Exercise requirements:
Among the lines of the material below, count those with the string "layout". Give the number alone.

┄┄┄┄┄┄┄┄┄┄┄┄┄┄┄┄┄┄┄┄

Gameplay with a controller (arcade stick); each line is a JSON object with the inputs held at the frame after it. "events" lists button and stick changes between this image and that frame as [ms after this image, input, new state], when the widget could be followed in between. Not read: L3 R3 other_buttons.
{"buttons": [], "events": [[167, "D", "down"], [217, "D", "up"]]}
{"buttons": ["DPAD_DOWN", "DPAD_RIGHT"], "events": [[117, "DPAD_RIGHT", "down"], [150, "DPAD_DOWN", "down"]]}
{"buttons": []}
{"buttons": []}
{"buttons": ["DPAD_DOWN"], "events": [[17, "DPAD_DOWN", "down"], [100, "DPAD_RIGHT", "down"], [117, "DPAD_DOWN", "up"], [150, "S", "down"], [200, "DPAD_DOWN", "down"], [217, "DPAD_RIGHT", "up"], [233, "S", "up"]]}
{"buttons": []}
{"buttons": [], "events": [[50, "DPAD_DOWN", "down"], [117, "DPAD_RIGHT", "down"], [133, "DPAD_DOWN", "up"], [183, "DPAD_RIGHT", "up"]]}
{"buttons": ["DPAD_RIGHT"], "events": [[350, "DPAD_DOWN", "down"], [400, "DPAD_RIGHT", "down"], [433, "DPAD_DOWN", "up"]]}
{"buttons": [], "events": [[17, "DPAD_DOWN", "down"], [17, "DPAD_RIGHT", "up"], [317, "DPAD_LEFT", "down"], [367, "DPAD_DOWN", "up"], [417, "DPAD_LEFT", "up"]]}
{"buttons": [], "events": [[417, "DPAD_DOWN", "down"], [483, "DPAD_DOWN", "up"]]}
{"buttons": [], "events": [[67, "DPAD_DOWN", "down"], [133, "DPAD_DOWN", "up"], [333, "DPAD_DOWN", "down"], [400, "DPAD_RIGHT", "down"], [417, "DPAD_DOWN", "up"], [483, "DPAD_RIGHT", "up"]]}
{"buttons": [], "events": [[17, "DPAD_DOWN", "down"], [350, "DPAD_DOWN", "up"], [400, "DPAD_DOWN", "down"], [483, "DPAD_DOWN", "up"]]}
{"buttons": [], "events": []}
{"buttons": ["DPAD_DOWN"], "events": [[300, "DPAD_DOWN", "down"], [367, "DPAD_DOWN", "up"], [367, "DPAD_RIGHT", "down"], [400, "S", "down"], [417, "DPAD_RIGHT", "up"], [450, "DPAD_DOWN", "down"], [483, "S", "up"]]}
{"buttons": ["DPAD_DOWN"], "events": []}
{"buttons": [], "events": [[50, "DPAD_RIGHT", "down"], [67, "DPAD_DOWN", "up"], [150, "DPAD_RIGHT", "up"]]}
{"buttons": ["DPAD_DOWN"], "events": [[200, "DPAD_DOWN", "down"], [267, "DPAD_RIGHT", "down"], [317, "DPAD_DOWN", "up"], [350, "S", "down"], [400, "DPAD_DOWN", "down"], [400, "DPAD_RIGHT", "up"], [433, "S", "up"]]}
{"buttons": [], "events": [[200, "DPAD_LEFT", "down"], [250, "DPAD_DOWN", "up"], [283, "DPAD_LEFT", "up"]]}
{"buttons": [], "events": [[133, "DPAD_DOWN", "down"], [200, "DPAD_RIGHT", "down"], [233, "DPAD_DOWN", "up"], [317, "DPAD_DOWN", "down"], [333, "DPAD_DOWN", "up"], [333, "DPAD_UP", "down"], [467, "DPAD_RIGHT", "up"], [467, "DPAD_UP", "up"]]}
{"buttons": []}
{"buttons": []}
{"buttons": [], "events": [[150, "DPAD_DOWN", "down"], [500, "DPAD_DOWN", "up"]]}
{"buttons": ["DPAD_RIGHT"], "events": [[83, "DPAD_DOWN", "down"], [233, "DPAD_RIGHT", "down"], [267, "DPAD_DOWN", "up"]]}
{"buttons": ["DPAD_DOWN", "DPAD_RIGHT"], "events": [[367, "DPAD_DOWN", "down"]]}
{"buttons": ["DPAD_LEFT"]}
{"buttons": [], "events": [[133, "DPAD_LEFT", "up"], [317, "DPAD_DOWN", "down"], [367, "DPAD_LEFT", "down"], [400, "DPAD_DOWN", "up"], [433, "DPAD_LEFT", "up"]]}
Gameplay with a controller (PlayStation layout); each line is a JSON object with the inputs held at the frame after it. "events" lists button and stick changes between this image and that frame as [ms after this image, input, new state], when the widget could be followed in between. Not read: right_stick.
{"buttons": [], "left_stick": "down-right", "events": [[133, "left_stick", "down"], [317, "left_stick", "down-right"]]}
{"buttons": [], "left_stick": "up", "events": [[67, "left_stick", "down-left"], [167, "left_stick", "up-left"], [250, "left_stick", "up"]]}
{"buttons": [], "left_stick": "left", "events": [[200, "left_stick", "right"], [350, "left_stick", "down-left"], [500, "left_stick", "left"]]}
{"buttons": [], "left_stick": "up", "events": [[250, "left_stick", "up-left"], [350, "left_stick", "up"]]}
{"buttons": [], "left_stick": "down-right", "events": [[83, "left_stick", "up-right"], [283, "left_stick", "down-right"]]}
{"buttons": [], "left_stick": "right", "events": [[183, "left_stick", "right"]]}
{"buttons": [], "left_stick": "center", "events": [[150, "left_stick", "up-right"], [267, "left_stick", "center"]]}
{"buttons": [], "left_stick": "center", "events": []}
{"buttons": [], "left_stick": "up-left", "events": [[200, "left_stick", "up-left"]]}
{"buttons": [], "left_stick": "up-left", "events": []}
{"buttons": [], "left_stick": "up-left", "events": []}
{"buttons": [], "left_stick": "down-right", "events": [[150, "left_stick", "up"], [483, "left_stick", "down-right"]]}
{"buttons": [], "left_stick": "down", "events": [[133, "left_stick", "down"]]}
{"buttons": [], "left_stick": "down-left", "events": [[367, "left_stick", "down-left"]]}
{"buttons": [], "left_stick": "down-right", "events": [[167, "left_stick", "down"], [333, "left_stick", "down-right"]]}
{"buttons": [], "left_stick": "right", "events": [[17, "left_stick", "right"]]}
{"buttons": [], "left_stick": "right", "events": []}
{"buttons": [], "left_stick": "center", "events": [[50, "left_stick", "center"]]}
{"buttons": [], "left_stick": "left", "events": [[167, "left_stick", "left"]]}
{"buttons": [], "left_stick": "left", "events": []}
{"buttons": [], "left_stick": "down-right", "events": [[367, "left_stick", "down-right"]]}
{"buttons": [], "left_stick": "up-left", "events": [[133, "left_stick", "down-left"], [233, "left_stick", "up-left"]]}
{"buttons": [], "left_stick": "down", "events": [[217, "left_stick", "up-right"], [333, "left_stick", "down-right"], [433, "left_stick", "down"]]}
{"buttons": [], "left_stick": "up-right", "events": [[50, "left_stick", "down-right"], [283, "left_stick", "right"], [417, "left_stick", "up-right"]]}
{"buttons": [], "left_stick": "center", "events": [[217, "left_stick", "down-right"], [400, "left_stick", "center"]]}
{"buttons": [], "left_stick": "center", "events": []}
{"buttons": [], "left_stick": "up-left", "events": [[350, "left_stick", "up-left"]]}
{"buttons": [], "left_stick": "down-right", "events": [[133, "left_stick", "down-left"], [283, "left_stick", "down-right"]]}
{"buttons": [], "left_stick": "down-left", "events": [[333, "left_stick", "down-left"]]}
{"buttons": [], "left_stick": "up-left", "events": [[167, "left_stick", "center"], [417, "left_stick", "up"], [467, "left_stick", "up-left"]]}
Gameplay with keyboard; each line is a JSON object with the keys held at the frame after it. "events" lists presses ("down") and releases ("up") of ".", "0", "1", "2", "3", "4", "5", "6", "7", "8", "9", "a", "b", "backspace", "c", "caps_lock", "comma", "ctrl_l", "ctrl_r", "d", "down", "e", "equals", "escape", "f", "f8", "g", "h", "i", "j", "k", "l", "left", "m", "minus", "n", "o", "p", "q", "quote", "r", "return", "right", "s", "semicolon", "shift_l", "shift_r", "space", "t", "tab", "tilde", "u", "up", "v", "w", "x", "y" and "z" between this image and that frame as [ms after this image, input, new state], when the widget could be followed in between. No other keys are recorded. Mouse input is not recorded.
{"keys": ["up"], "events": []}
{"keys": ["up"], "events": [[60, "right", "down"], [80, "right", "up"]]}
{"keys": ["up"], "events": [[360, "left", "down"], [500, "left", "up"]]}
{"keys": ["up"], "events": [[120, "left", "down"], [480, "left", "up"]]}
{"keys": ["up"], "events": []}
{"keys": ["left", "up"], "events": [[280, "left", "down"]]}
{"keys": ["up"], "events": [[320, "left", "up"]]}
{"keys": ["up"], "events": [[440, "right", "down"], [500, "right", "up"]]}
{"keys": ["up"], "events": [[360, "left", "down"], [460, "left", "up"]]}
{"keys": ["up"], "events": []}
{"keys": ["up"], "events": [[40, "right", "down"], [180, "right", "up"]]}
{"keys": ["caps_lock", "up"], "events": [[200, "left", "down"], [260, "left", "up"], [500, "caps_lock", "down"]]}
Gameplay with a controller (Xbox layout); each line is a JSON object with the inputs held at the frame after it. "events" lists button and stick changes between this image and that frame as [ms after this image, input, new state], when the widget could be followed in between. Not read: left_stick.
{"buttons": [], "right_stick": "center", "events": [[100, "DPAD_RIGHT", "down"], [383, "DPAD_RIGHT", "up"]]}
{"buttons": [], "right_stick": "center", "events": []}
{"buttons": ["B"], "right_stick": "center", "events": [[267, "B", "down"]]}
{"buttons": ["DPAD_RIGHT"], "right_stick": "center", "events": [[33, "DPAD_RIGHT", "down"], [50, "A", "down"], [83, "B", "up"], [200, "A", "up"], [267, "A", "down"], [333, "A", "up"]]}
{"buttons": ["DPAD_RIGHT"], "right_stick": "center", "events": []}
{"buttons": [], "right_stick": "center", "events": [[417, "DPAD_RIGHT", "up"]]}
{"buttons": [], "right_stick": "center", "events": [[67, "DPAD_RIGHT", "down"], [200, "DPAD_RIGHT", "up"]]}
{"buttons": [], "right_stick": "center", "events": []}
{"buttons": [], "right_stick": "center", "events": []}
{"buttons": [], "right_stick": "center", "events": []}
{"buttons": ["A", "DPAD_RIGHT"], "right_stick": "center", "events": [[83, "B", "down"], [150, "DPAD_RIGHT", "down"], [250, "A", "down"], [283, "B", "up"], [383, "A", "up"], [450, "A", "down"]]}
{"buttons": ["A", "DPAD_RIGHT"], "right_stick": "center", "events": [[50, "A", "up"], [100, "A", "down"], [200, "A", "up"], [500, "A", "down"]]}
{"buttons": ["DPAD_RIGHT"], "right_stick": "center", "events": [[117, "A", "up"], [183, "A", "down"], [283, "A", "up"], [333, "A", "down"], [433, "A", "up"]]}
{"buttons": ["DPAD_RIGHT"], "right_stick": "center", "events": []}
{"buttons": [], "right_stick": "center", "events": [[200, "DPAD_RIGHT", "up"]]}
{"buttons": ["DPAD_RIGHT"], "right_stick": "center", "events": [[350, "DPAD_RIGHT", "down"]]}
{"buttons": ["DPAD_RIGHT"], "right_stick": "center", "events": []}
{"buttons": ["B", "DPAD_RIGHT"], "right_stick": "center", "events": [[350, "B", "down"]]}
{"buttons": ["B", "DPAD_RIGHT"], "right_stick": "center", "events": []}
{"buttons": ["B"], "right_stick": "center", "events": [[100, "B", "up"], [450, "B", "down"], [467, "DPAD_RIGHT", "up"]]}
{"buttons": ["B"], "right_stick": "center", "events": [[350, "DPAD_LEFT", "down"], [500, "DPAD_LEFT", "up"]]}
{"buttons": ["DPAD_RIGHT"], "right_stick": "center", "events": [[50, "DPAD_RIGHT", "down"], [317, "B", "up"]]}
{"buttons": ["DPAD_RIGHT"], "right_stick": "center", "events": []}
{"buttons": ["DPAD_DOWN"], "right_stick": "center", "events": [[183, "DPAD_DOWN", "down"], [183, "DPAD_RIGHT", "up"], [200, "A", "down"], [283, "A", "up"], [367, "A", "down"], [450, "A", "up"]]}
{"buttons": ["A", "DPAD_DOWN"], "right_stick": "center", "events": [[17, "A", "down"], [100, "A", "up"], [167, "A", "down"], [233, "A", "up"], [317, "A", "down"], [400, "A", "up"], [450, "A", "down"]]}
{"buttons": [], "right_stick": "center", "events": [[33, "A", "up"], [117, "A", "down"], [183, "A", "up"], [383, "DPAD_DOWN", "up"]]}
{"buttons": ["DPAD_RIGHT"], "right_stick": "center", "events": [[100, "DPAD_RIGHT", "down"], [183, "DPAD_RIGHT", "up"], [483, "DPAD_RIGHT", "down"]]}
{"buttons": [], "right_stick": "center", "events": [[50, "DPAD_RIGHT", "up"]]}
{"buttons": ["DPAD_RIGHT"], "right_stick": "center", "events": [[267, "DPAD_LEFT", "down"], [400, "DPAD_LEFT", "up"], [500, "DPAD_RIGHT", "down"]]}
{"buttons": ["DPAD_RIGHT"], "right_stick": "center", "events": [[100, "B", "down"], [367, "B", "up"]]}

┄┄┄┄┄┄┄┄┄┄┄┄┄┄┄┄┄┄┄┄

Response below:
2